I want to remove any duplicate words or group of words in the cells of two columns below and still maintain " , " between each word or group of words. Ive tried a function that uses return (' , '.join(dict.fromkeys(text.split())))
and then apply this function
on each column but it separates words I dont want separated and adds unneeded commas (e.g. three four
should not be split by a comma). The solution will be applied to many more rows in col2
and col3
.
code:
df0 = pd.DataFrame(data ={'col1':[123,123,123],'col2':['one , two , three four', 'two','three four'],
'col3':['many numbers , another number', 'number','another number , number']})
df0['col2'] = df0.groupby(['col1'])['col2'].transform(lambda x : ' , '.join(x))
df0['col3'] = df0.groupby(['col1'])['col3'].transform(lambda x : ' , '.join(x))
df0 = df0.drop_duplicates()
df0
Current output:
col1 col2 col3
0 123 one , two , three four , two , three four many numbers , another number , number , another number , number
desired output:
col1 col2 col3
0 123 one , two , three four many numbers , another number , number
CodePudding user response:
.transform()
will maintain the number of rows present in your original group.

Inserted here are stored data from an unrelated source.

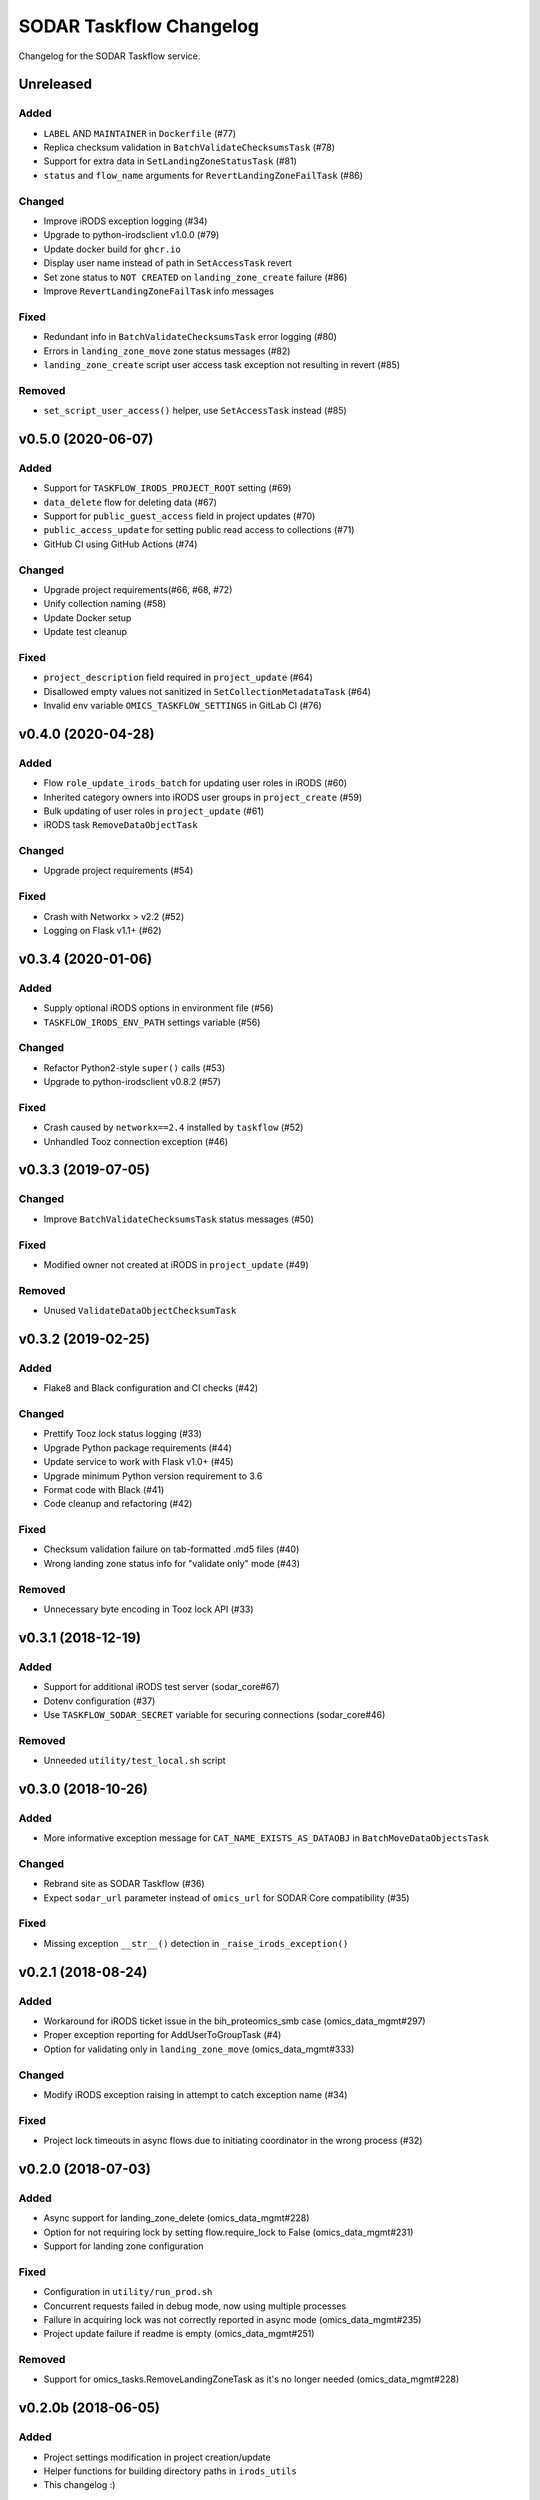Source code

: SODAR Taskflow Changelog
^^^^^^^^^^^^^^^^^^^^^^^^

Changelog for the SODAR Taskflow service.


Unreleased
==========

Added
-----

- ``LABEL`` AND ``MAINTAINER`` in ``Dockerfile`` (#77)
- Replica checksum validation in ``BatchValidateChecksumsTask`` (#78)
- Support for extra data in ``SetLandingZoneStatusTask`` (#81)
- ``status`` and ``flow_name`` arguments for ``RevertLandingZoneFailTask`` (#86)

Changed
-------

- Improve iRODS exception logging (#34)
- Upgrade to python-irodsclient v1.0.0 (#79)
- Update docker build for ``ghcr.io``
- Display user name instead of path in ``SetAccessTask`` revert
- Set zone status to ``NOT CREATED`` on ``landing_zone_create`` failure (#86)
- Improve ``RevertLandingZoneFailTask`` info messages

Fixed
-----

- Redundant info in ``BatchValidateChecksumsTask`` error logging (#80)
- Errors in ``landing_zone_move`` zone status messages (#82)
- ``landing_zone_create`` script user access task exception not resulting in revert (#85)

Removed
-------

- ``set_script_user_access()`` helper, use ``SetAccessTask`` instead (#85)


v0.5.0 (2020-06-07)
===================

Added
-----

- Support for ``TASKFLOW_IRODS_PROJECT_ROOT`` setting (#69)
- ``data_delete`` flow for deleting data (#67)
- Support for ``public_guest_access`` field in project updates (#70)
- ``public_access_update`` for setting public read access to collections (#71)
- GitHub CI using GitHub Actions (#74)

Changed
-------

- Upgrade project requirements(#66, #68, #72)
- Unify collection naming (#58)
- Update Docker setup
- Update test cleanup

Fixed
-----

- ``project_description`` field required in ``project_update`` (#64)
- Disallowed empty values not sanitized in ``SetCollectionMetadataTask`` (#64)
- Invalid env variable ``OMICS_TASKFLOW_SETTINGS`` in GitLab CI (#76)


v0.4.0 (2020-04-28)
===================

Added
-----

- Flow ``role_update_irods_batch`` for updating user roles in iRODS (#60)
- Inherited category owners into iRODS user groups in ``project_create`` (#59)
- Bulk updating of user roles in ``project_update`` (#61)
- iRODS task ``RemoveDataObjectTask``

Changed
-------

- Upgrade project requirements (#54)

Fixed
-----

- Crash with Networkx > v2.2 (#52)
- Logging on Flask v1.1+ (#62)


v0.3.4 (2020-01-06)
===================

Added
-----

- Supply optional iRODS options in environment file (#56)
- ``TASKFLOW_IRODS_ENV_PATH`` settings variable (#56)

Changed
-------

- Refactor Python2-style ``super()`` calls (#53)
- Upgrade to python-irodsclient v0.8.2 (#57)

Fixed
-----

- Crash caused by ``networkx==2.4`` installed by ``taskflow`` (#52)
- Unhandled Tooz connection exception (#46)


v0.3.3 (2019-07-05)
===================

Changed
-------

- Improve ``BatchValidateChecksumsTask`` status messages (#50)

Fixed
-----

- Modified owner not created at iRODS in ``project_update`` (#49)

Removed
-------

- Unused ``ValidateDataObjectChecksumTask``


v0.3.2 (2019-02-25)
===================

Added
-----

- Flake8 and Black configuration and CI checks (#42)

Changed
-------

- Prettify Tooz lock status logging (#33)
- Upgrade Python package requirements (#44)
- Update service to work with Flask v1.0+ (#45)
- Upgrade minimum Python version requirement to 3.6
- Format code with Black (#41)
- Code cleanup and refactoring (#42)

Fixed
-----

- Checksum validation failure on tab-formatted .md5 files (#40)
- Wrong landing zone status info for "validate only" mode (#43)

Removed
-------

- Unnecessary byte encoding in Tooz lock API (#33)


v0.3.1 (2018-12-19)
===================

Added
-----

- Support for additional iRODS test server (sodar_core#67)
- Dotenv configuration (#37)
- Use ``TASKFLOW_SODAR_SECRET`` variable for securing connections (sodar_core#46)

Removed
-------

- Unneeded ``utility/test_local.sh`` script


v0.3.0 (2018-10-26)
===================

Added
-----

- More informative exception message for ``CAT_NAME_EXISTS_AS_DATAOBJ`` in ``BatchMoveDataObjectsTask``

Changed
-------

- Rebrand site as SODAR Taskflow (#36)
- Expect ``sodar_url`` parameter instead of ``omics_url`` for SODAR Core compatibility (#35)

Fixed
-----

- Missing exception ``__str__()`` detection in ``_raise_irods_exception()``


v0.2.1 (2018-08-24)
===================

Added
-----

- Workaround for iRODS ticket issue in the bih_proteomics_smb case (omics_data_mgmt#297)
- Proper exception reporting for AddUserToGroupTask (#4)
- Option for validating only in ``landing_zone_move`` (omics_data_mgmt#333)

Changed
-------

- Modify iRODS exception raising in attempt to catch exception name (#34)

Fixed
-----

- Project lock timeouts in async flows due to initiating coordinator in the wrong process (#32)


v0.2.0 (2018-07-03)
===================

Added
-----

- Async support for landing_zone_delete (omics_data_mgmt#228)
- Option for not requiring lock by setting flow.require_lock to False (omics_data_mgmt#231)
- Support for landing zone configuration

Fixed
-----

- Configuration in ``utility/run_prod.sh``
- Concurrent requests failed in debug mode, now using multiple processes
- Failure in acquiring lock was not correctly reported in async mode (omics_data_mgmt#235)
- Project update failure if readme is empty (omics_data_mgmt#251)

Removed
-------

- Support for omics_tasks.RemoveLandingZoneTask as it's no longer needed (omics_data_mgmt#228)


v0.2.0b (2018-06-05)
====================

Added
-----

- Project settings modification in project creation/update
- Helper functions for building directory paths in ``irods_utils``
- This changelog :)

Changed
-------

- Use UUIDs instead of pk:s when referring to omics_data_mgmt objects (#14)
- Modify SODAR Taskflow API URLs
- Improve SODAR API error reporting
- Upgrade to python-irodsclient 0.7.0 (#10)
- Upgrade taskflow and tooz
- Readme rewritten and converted to rst
- Configure sample and landing zone directory names in settings
- Flow ``sheet_delete``: also delete landing zones
- Refactor ``get_project_path()``
- Update ``landing_zone_create`` for assay specific zones (#15)
- Update ``landing_zone_delete`` (#15)
- Modify ``run_prod.sh`` to run Gunicorn with production settings
- Project user groups are now in form of ``omics_project_{UUID}``
- Add proper logging
- Use gevent in production mode (#26)
- Upgrade to gunicorn==19.8.1

Removed
-------

- Flynn references removed as deploying via Flynn is no longer supported
- Redundant debug printouts (all now going to logger)

Fixed
-----

- Data object read access was left for landing zone user account in sample data (#19)
- Failure in ``landing_zone_move`` raised ``NOT CREATED`` instead of ``FAILED`` (#20)
- Missing ``project_readme`` param in ``UpdateProjectTask`` (#23)
- Creating an empty directory if uploading files in landing zone root (#24)


v0.1-PROTOTYPE (2018-04-13)
===========================

- Tagged to freeze the version used with the original omics_data_access prototype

Since it seems your are using .drop_duplicates()
on your dataframe to negate this, you are better off using .agg()
in the first place.
From there, the solution is similar to yours, but using set
instead of dict
(similar, but simpler) and passing your delimiter ' , '
back to split
.
Assuming the final order of elements does not matter, this will work:
delim = ' , '
df0 = df0.groupby('col1', as_index = False)[['col2', 'col3']].agg(lambda s: ' , '.join(set(delim.join(s).split(delim))))